PROBLEM TO WORK ON – Every entry should be returned exactly. Omit none of them.

[Before-and-after object states]
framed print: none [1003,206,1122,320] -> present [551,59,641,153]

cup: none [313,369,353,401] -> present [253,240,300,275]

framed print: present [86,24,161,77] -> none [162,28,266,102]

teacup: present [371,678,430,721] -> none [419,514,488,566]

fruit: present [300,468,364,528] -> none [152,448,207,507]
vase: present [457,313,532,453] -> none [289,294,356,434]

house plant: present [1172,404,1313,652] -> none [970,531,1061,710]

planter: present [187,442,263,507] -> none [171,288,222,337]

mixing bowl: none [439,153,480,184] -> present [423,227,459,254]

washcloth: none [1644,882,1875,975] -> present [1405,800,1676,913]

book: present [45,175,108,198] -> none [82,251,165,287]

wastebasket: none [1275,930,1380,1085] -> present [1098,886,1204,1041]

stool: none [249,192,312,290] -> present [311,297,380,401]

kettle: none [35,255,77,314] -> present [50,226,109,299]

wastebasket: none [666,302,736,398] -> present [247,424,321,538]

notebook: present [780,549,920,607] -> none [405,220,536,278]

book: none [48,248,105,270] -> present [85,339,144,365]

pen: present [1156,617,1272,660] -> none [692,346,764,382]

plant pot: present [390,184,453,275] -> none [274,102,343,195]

EXERCISE RESULT –
framed print: none [1003,206,1122,320] -> present [551,59,641,153]

cup: none [313,369,353,401] -> present [253,240,300,275]

framed print: present [86,24,161,77] -> none [162,28,266,102]

teacup: present [371,678,430,721] -> none [419,514,488,566]

fruit: present [300,468,364,528] -> none [152,448,207,507]
vase: present [457,313,532,453] -> none [289,294,356,434]

house plant: present [1172,404,1313,652] -> none [970,531,1061,710]

planter: present [187,442,263,507] -> none [171,288,222,337]

mixing bowl: none [439,153,480,184] -> present [423,227,459,254]

washcloth: none [1644,882,1875,975] -> present [1405,800,1676,913]

book: present [45,175,108,198] -> none [82,251,165,287]

wastebasket: none [1275,930,1380,1085] -> present [1098,886,1204,1041]

stool: none [249,192,312,290] -> present [311,297,380,401]

kettle: none [35,255,77,314] -> present [50,226,109,299]

wastebasket: none [666,302,736,398] -> present [247,424,321,538]

notebook: present [780,549,920,607] -> none [405,220,536,278]

book: none [48,248,105,270] -> present [85,339,144,365]

pen: present [1156,617,1272,660] -> none [692,346,764,382]

plant pot: present [390,184,453,275] -> none [274,102,343,195]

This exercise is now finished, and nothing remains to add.